The plans of the Coalition are clear. They are not driven by ideology as some claim. All ideologies reflect material interests. The Coalition contains the naked political representatives of a capitalist system that is in crisis. They are not content that over the past 30 years the share of national wealth, as measured by the GDP, which goes to wages has fallen from 65% to 53%. At the same time the share that goes to profits has risen from 13% to 21%. But this is not enough. The rich want more. They want to cut state spending so they pay lower taxes. They want the state to give the private sector even more contracts to provide services that will be cut. In effect they want taxpayers’ money to be used not for services but to subsidise so-called private enterprise, to bail them out yet again, to act as a milch cow. Without state handouts the capitalist system would be in even more of a crisis!

And it does not have to be like this. The UK is still the 6th richest country in the world. We have a large government debt at the moment because of the economic fallout from the financial crisis of the banks. The banks loaned out money they did not have to people who could not pay it back. Bank debts became toxic. They were on the brink of collapse. They came cap in hand to the Labour government for handouts to save themselves. They got £850bn of our money.

And still they refused to lend so we had the “credit crunch”. Banks were awash with public money that remained in their vaults. Businesses have gone under as they could not borrow. And now we are “back to normal” with huge bonuses being paid to top bankers and the reappearance of banks offering “subprime” mortgages, the very practice that sparked the present financial and economic crisis.

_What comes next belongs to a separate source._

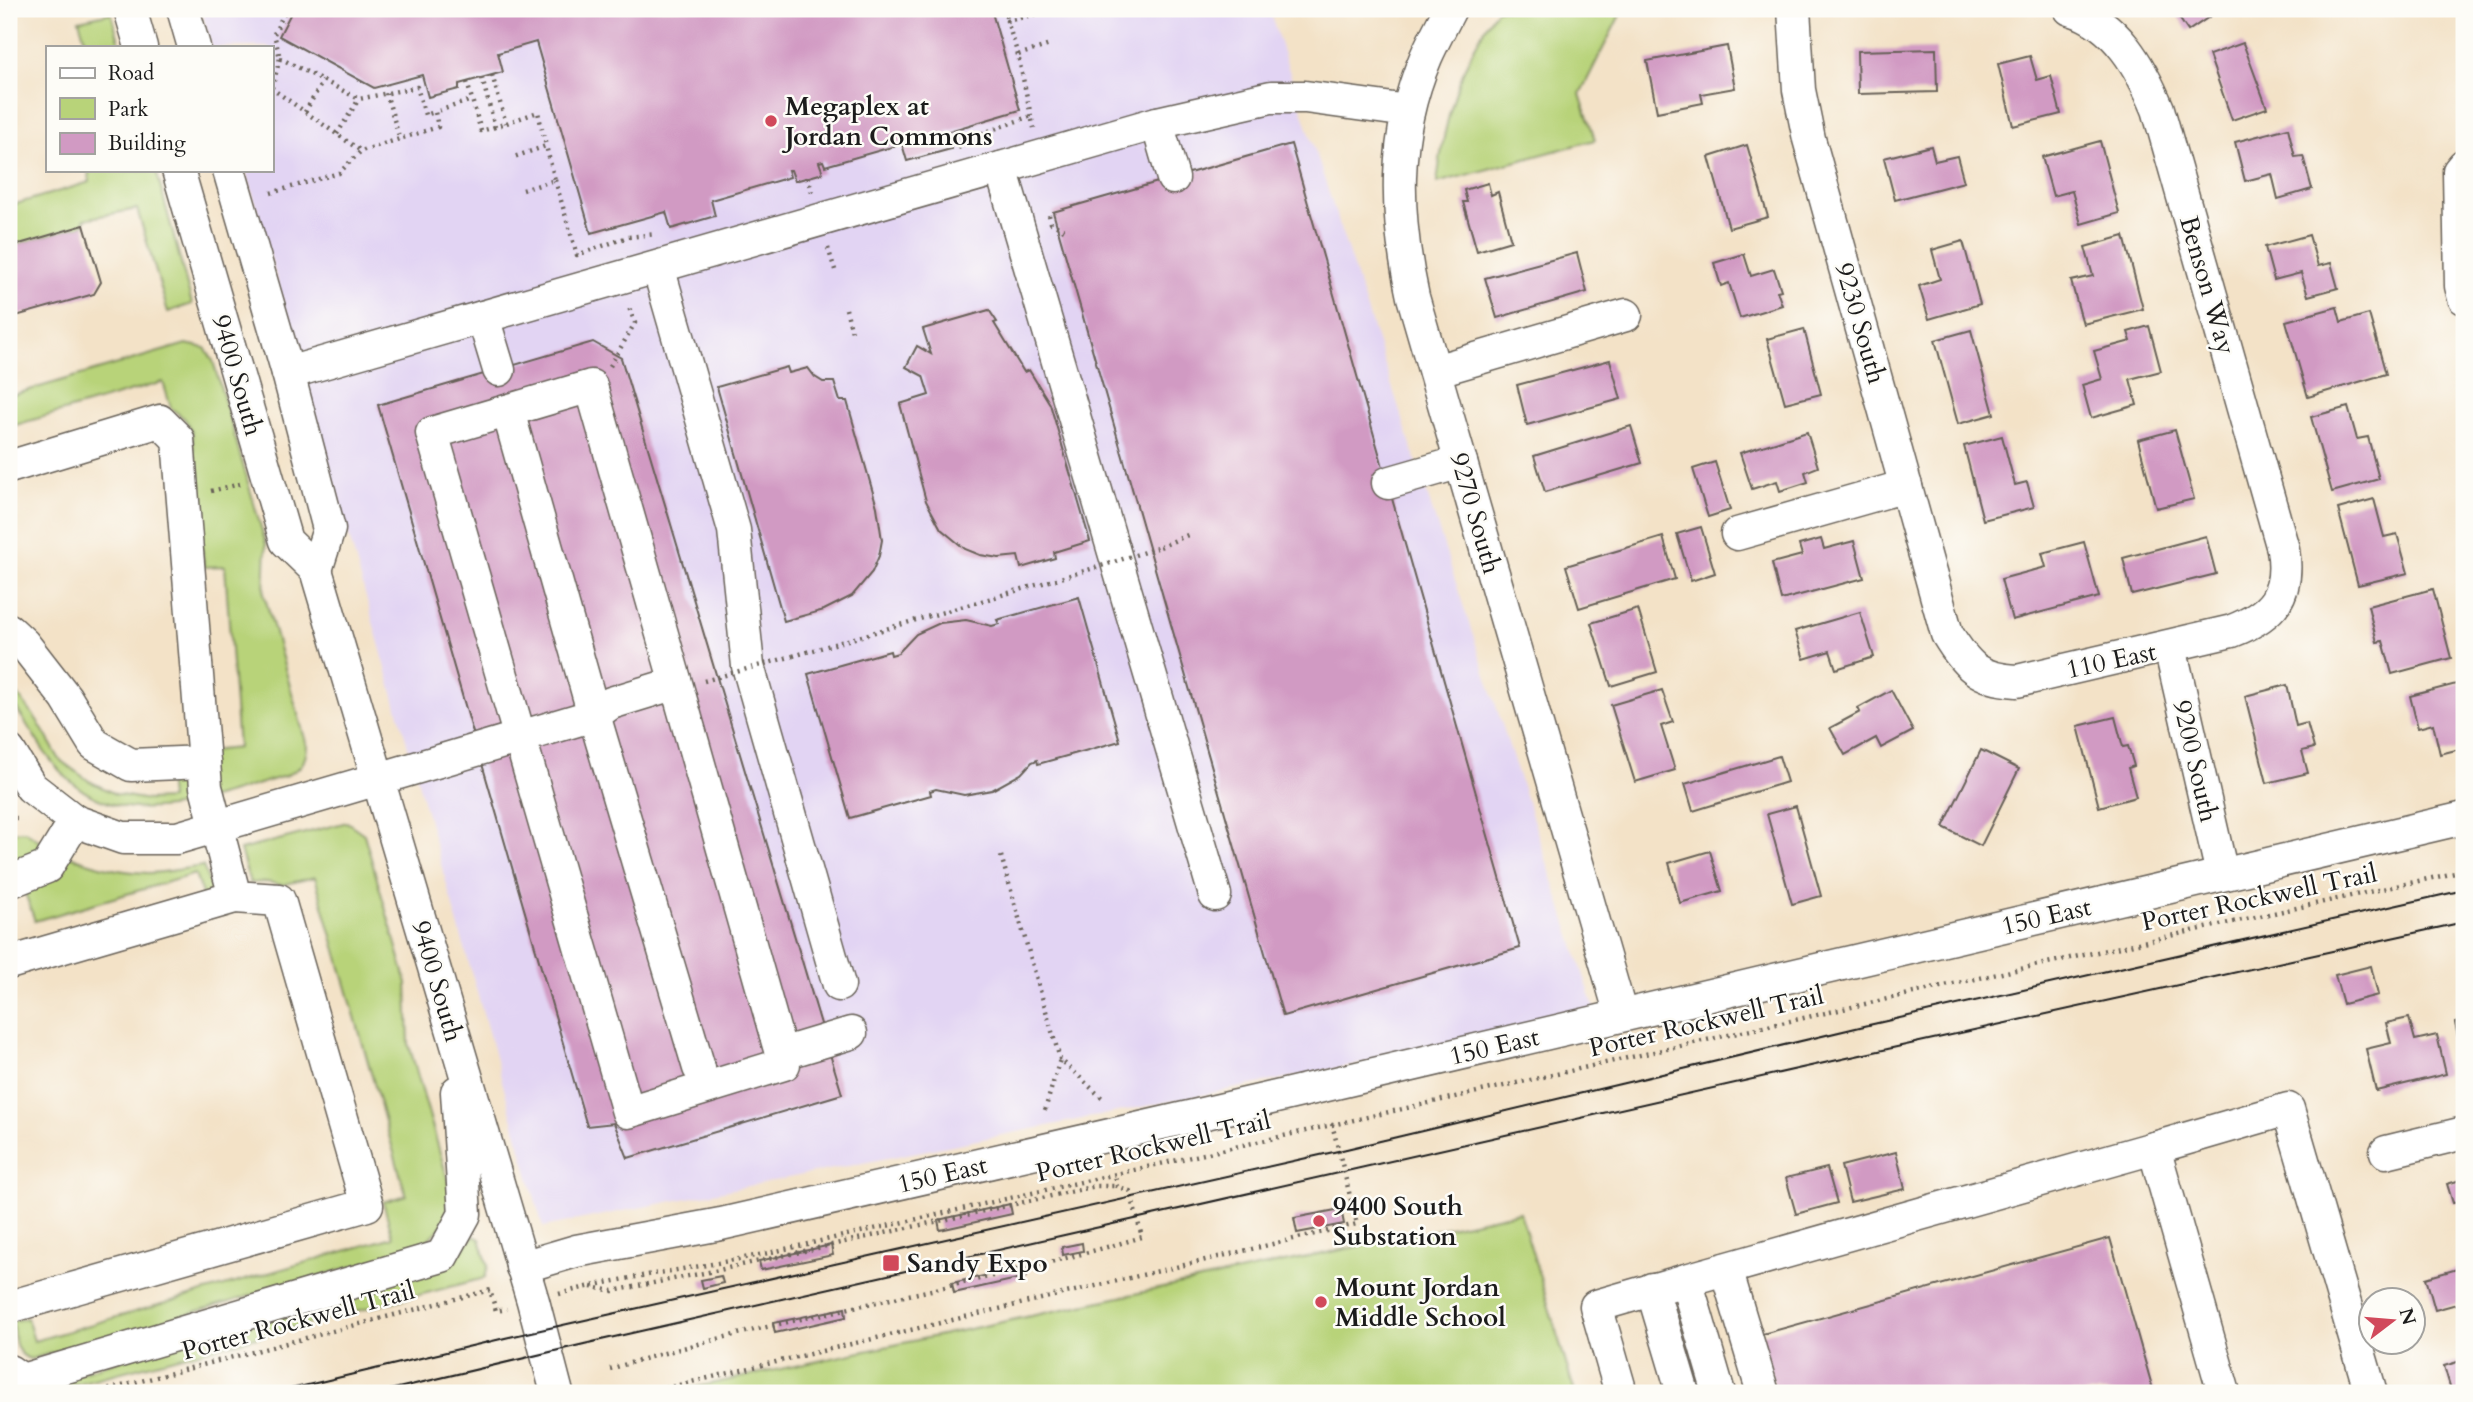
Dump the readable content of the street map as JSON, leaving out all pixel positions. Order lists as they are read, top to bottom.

Let us be in no doubt. Capitalism is in crisis and to save itself it wants to demolish all of the gains in social reforms that have been won through the struggle of working people over the past 60 years. Just imagine the scenario. In 4 years time local authorities will be providing 30% less services with 30% less staff! We need to say loud and clear that we did not cause this crisis so we will not pay for it. 

Yesterday we in UCU and NUS  demonstrated against cuts in education. But we are not alone. Public sector trade unions are gearing up for strikes and demonstrations. Even before the planned TUC action in March 2011 individual unions like PCS will be organising national action. So will Unison.

To defend what we have won, students and workers in education must link up with other workers locally and nationally. WE ARE ALL IN THIS FIGHT TOGETHER. Separately, we may be beaten but together we have a chance of success. So we will march, demonstrate and strike to defend what we have.

And as we do that we must remember that this is a crisis of the very economic system of capitalism. We will not pay the price of their failure so the fight is also political. And one of our demands must be the taking into public ownership of the banks and finance houses. This will be the first step in the transformation of society to one where wealth that is created by the labour of working people will be used for the benefit of all.

NO TO FEES!  NO TO CUTS!  MAKE THE BANKERS PAY!  NATIONALISE THE BANKS!

 

 

IF WE DO NOT END CAPITALISM, IT WILL END US AND TAKE BACK ALL WE HAVE WON

 

JOIN US IN THE FIGHT FOR A BETTER FUTURE. JOIN US IN THE FIGHT FOR SOCIALISM.